Front. Oncol., 03 April 2024
Sec. Surgical Oncology

Case report: Characteristics and nature of primary cardiac synovial sarcoma

Tomonori KawasakiTomonori Kawasaki1Tomomi NakajimaTomomi Nakajima2Tomoaki TorigoeTomoaki Torigoe3Kojiro OnoharaKojiro Onohara4Kentaro IshiiKentaro Ishii3Satoshi KannoSatoshi Kanno1Chisako MuramatsuChisako Muramatsu5Rikito TatsunoRikito Tatsuno6Takahiro JubashiTakahiro Jubashi6Jiro Ichikawa*Jiro Ichikawa6*
  • 1Department of Pathology, Saitama Medical University International Medical Center, Saitama, Japan
  • 2Department of Cardiovascular Surgery, Saitama Medical University International Medical Center, Saitama, Japan
  • 3Department of Orthopedic Oncology & Surgery, Saitama Medical University International Medical Center, Saitama, Japan
  • 4Department of Radiology, Interdisciplinary Graduate School of Medicine, University of Yamanashi, Chuo, Yamanashi, Japan
  • 5Faculty of Data Science, Shiga University, Hikone, Japan
  • 6Department of Orthopedic Surgery, Interdisciplinary Graduate School of Medicine, University of Yamanashi, Yamanashi, Japan

Primary malignant cardiac tumors rarely occur, and cardiac synovial sarcoma (SS) is especially rare among such tumors. Herein, we present the case of a 35-year-old female with primary cardiac SS treated with surgery, chemotherapy, and radiotherapy. She presented with chest symptoms and underwent imaging examinations. A cardiac tumor was suspected, and an open biopsy was performed. The pathological findings suggested cardiac SS. Next, we performed a resection, and the tumors persisted at a macroscopic level. Immunohistochemistry was negative for SS18-SSX and positive for the SSX C-terminus and cytokeratin CAM5.2, a reduction of SMARCB1/INI1 was observed, and fluorescence in situ hybridization showed positive SS18 split staining. Owing to the FNCLCC grade 3 tumor and R2 margins, adjuvant chemotherapy with ifosfamide, doxorubicin, and radiotherapy was initiated, and the patient was diagnosed with cardiac SS. The differences in patients with cardiac SS compared with general SS include male predominance, larger tumor size, and poorer prognosis. Pathological findings of immunohistochemistry and fluorescence in situ hybridization were found to be more reliable than imaging findings for a correct diagnosis. Additionally, because incomplete resection is frequently performed, adjuvant therapy, including chemotherapy and radiation therapy, may be performed. The findings indicate that multiple therapies, including surgery, chemotherapy, and radiotherapy, are essential treatment strategies for improving the prognosis of patients with cardiac SS.

= Records provided =
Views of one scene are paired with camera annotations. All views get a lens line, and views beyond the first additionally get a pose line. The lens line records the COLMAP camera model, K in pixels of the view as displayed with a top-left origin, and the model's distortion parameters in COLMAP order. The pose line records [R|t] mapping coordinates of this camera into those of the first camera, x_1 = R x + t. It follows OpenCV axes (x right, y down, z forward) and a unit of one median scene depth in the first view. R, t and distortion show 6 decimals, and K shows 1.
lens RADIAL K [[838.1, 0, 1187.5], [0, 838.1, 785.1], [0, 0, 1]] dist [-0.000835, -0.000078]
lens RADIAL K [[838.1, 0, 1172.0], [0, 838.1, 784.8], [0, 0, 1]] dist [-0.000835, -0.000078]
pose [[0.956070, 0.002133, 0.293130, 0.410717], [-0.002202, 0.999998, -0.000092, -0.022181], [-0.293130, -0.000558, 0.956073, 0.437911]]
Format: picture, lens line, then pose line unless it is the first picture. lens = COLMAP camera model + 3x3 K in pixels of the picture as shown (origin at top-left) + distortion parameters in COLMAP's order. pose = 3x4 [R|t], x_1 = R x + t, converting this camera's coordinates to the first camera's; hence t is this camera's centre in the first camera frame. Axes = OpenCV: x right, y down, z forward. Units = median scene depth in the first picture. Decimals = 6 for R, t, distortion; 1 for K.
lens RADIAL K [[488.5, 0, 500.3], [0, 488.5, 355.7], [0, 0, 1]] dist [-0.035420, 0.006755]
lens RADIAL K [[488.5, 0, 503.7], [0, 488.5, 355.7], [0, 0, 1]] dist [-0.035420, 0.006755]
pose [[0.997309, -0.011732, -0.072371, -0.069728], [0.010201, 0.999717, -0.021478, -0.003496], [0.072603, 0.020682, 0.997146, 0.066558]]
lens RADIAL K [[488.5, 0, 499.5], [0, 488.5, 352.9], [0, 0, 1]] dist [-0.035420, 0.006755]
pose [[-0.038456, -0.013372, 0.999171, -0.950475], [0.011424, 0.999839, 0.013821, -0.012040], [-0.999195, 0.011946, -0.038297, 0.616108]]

= Problem details =
Answer these questions using the case report on primary cardiac synovial sarcoma.
1. How old was the patient, and what was her sex?
2. Which two drugs were used in the adjuvant chemotherapy?
3. Under which section of the journal was the case report published?
The rows aren't needed for anything here.

= Output of the exercise =
1. She was a 35-year-old female.
2. Ifosfamide and doxorubicin.
3. Surgical Oncology.